Namun hal ini belum dilakukan PTPN 7 Unit Betung yang juga salah satu perusahaan “Plat Merah” yang bergerak dibidang perkebunan sawit yang beroperasi di wilayah Kecamatan Lais Kabupaten Musi Banyuasin (Muba) dan juga Kecamatan Betung Kabupaten Banyuasin Provinsi Sumatera Selatan.

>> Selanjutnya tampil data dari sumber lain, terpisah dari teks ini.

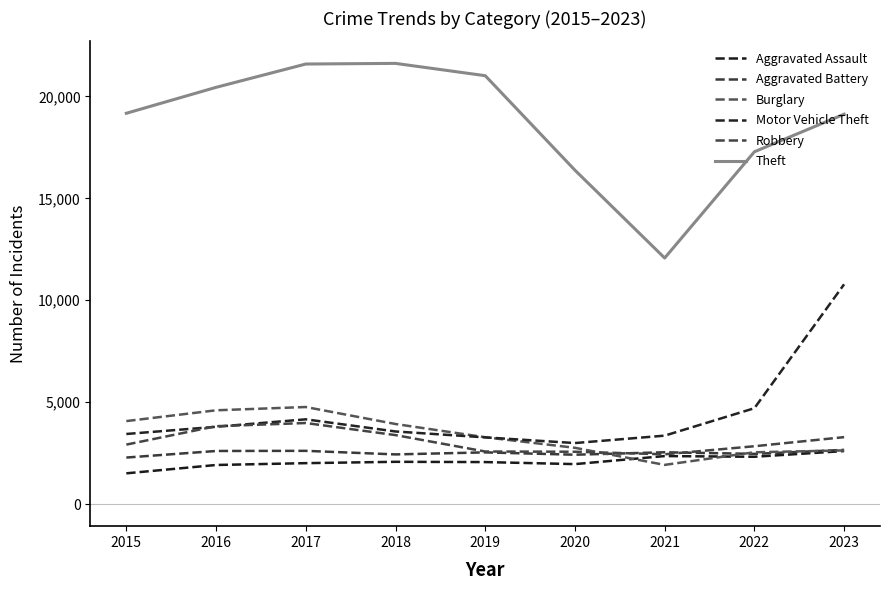

Which series has the widest spread of values?

Theft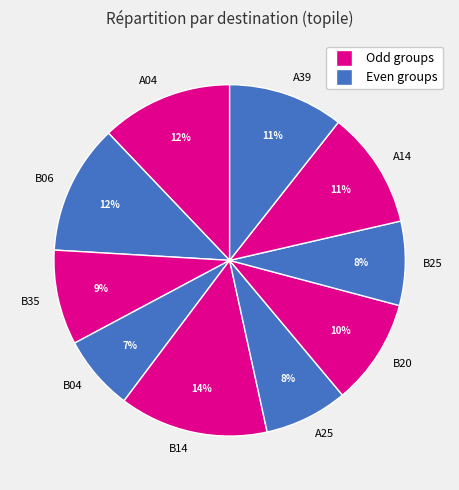

Is there a majority slice in this chart?

No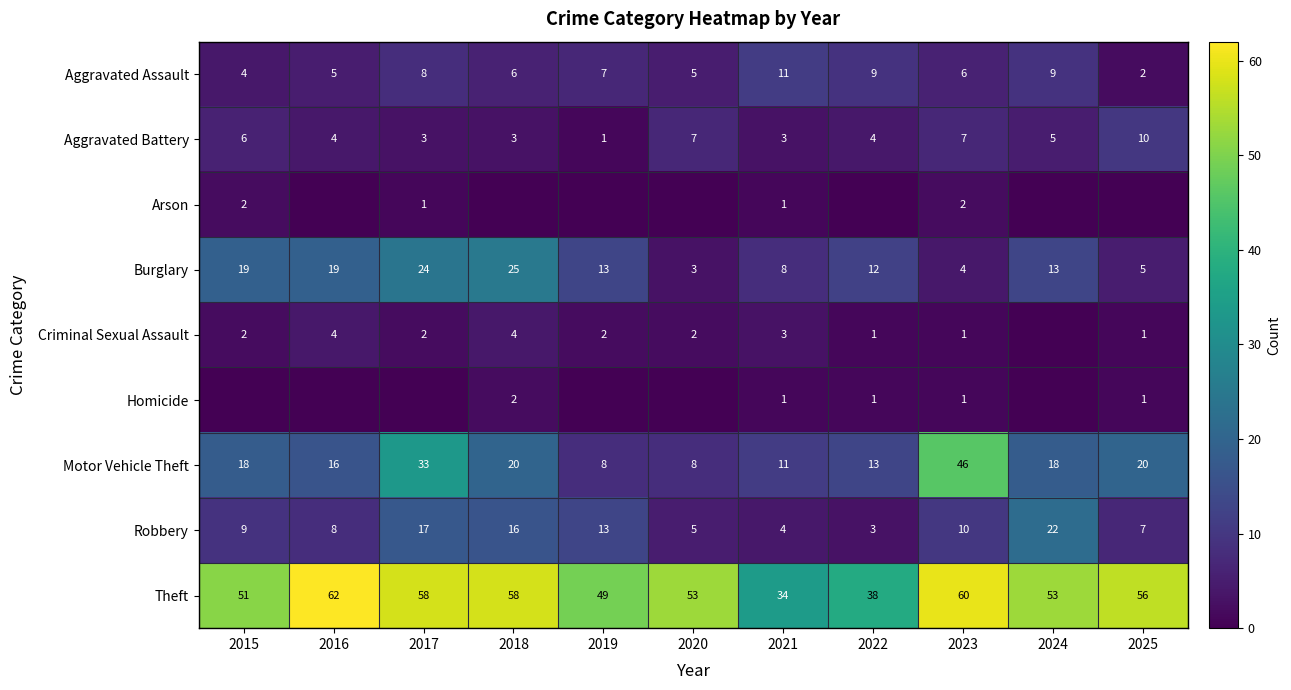

Where is Theft nearest to the value 48?

2019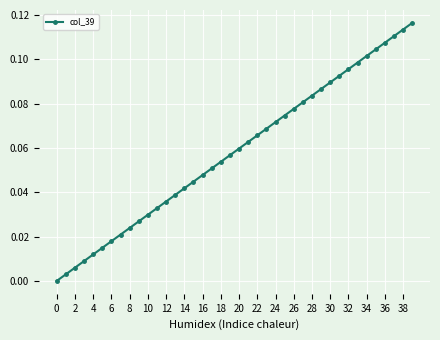

What is the sum of all values?

2.3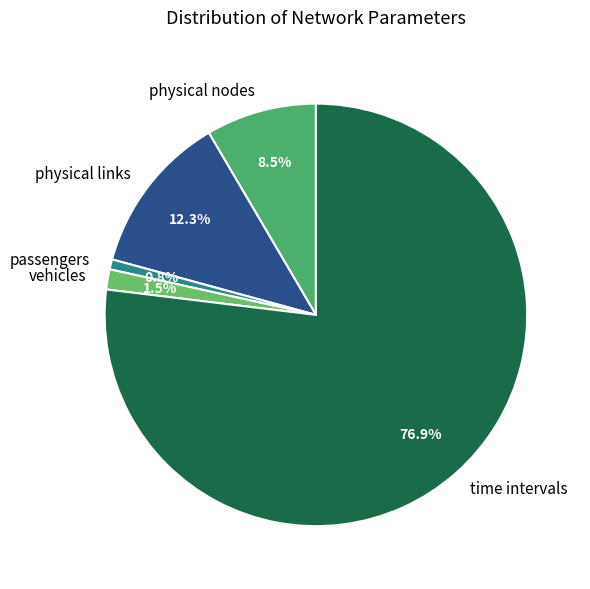

To the nearest percent, what is the difference between the physical links and passengers slice percentages?

12%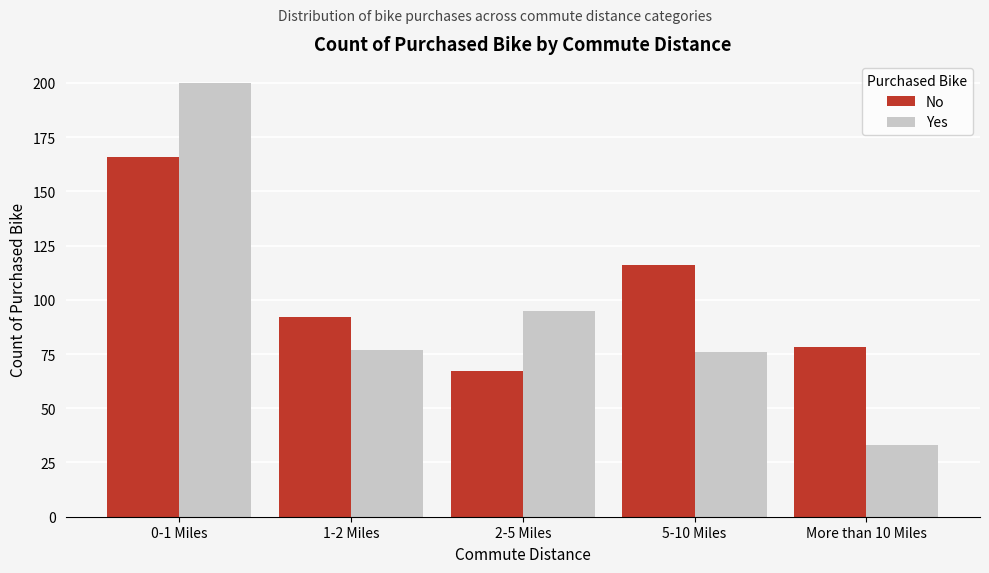

Reading right to left, extract all data points from this chart.

No: 78	116	67	92	166
Yes: 33	76	95	77	200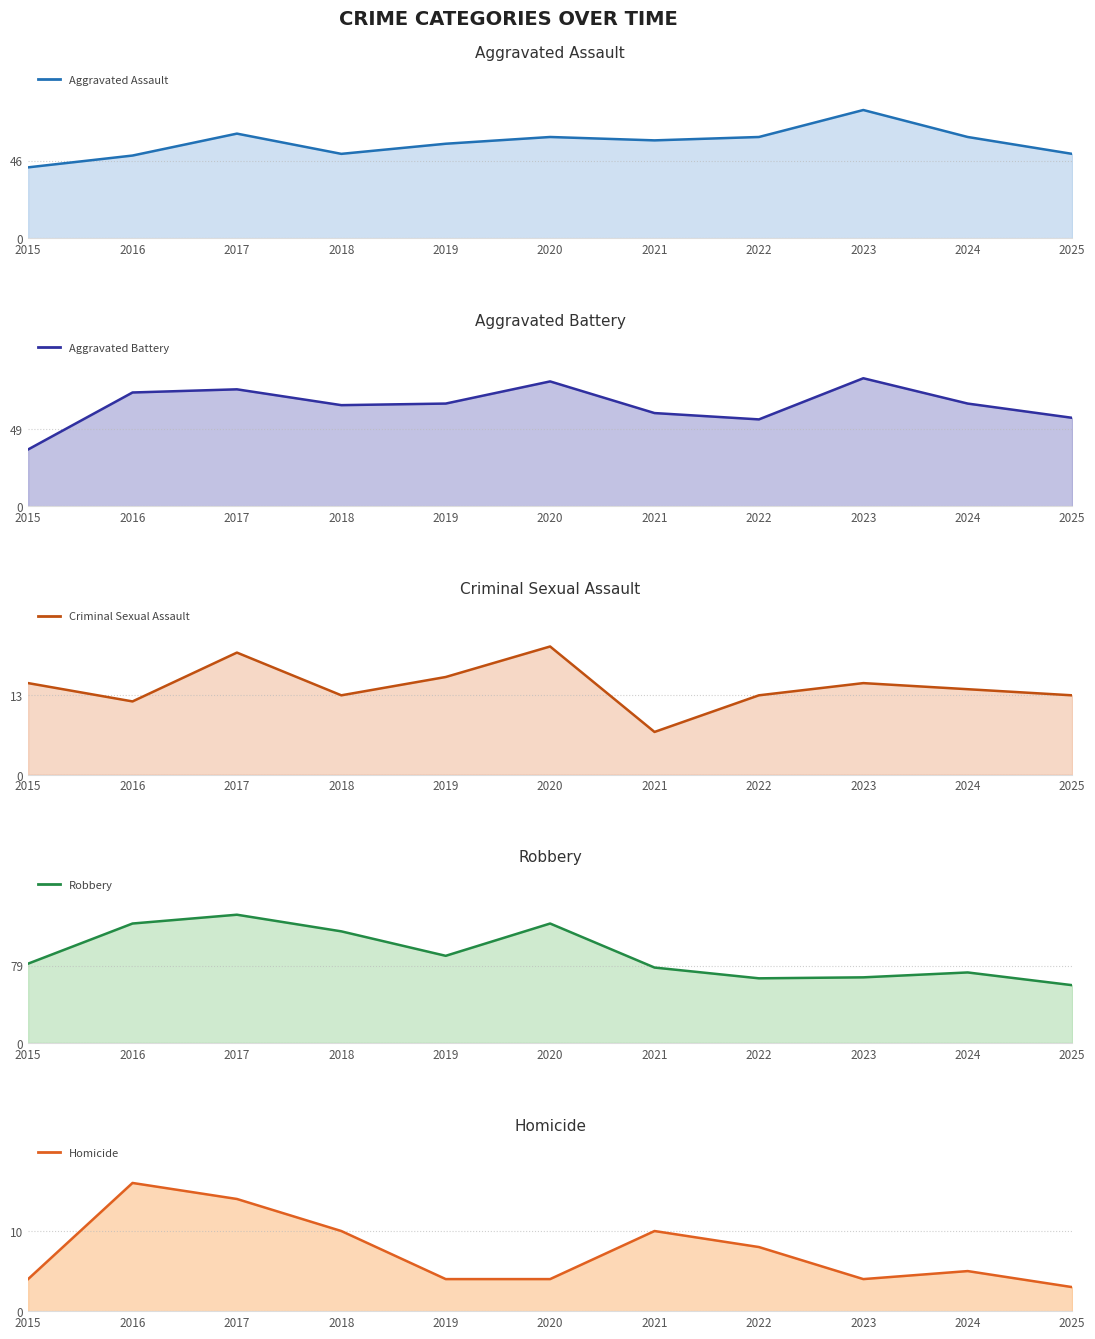

Does the chart have visible grid lines?

Yes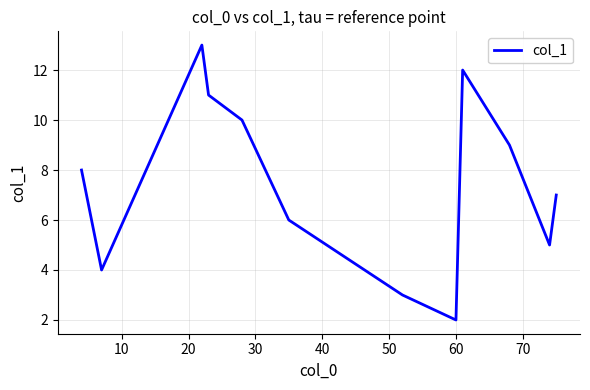

Is this an area chart (filled region under the line)?

No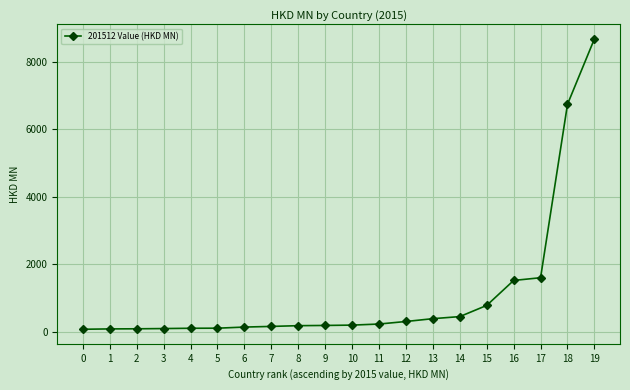

Which label corresponds to the largest value in the chart?

19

Bahkan, guna mengatisipasi penularan Virus Corona mewabah, Manajemen PTPN 7 turut menegaskan kepada karyawanya untuk mematuhi aturan pemerintah melalui protokol kesehatan.
“Memperhatikan penyebaran COVID-19 yang sudah menjadi pandemi skala global, termasuk di Indonesia yang mana status penyakit ini telah dinyatakan Pemerintah Republik Indonesia menjadi tahap Tanggap Darurat pada tanggal 17 Maret 2020 yang lalu, PTPN VII telah melaksanakan langkah-langkah guna mencegah penyebaran COVID-19 di lingkungan perusahaan,” jelas Manajer PTPN 7 Unit Betung Hidayat SP melalui Asisten SDM & Umum Agus Lesmono SH, (20/4/2020)
Lebih lanjut dirinya mengatakan, PTPN 7 telah mengeluarkan Surat Edaran mengenai Pencegahan dan Pengendalian Penyakit yang disebabkan oleh Infeksi Novel Coronavirus (2019-nCoV), Pengumuman Upaya Pencegahan Penularan COVID-19, SOP Tindakan Preventif & Kuratif COVID-19, dimana perusahaan telah memberikan panduan pelaksanaan tugas dan kegiatan sehari-hari di tempat tinggal di lingkungan perusahaan agar terhindar dan terpapar dari infeksi COVID-19.
“Sarana dan prasarana yang diperlukan guna mencegah penyebaran dan penularan COVID-19 juga disiapkan antara lain Alat thermo guna untuk screening suhu badan orang keluar masuk lingkungan perusahaan, Disinfektan untuk penyemprotan lingkungan perkantoran, pabrik dan perumahan perusahaan, Pembuatan dan penempatan sarana cuci + Hand soap di lokasi-lokasi stratgeis perusahaan, Pemberian masker kepada Karyawan yang melakukan aktivitas perusahaan, dan saat ini kegiatan-kegiatan rapat yang melibatkan orang banyak ditunda terlebih dahulu dan pelaksanaannya tetap dilakukan melalui Video Conference,” imbuhnya.
Agus Lesmono juga menambahkan, pihaknya juga juga telah mengeluarkan himbauan kepada karyawan untuk tidak meninggalkan lokasi perusahaan apabila memang tidak diperlukan. “Kepada karyawan yang tidak mengindahkan himbauan tersebut, perusahaan memberlakukan protokol kesehatan sesuai petunjuk dan ketentuan yang telah dikeluarkan pemerintah. Pemberlakuan hal ini baru bersifat himbauan dan tindakan preventif, belum berbentuk sanksi yang bersifat fisik atau administratif dan akan ditinjau pelaksanaannya memperhatikan kondisi dan ketentuan lebih lanjut dari pemerintah,” pungkasnya seraya berharap kondisi ini kembali normal seperti semula.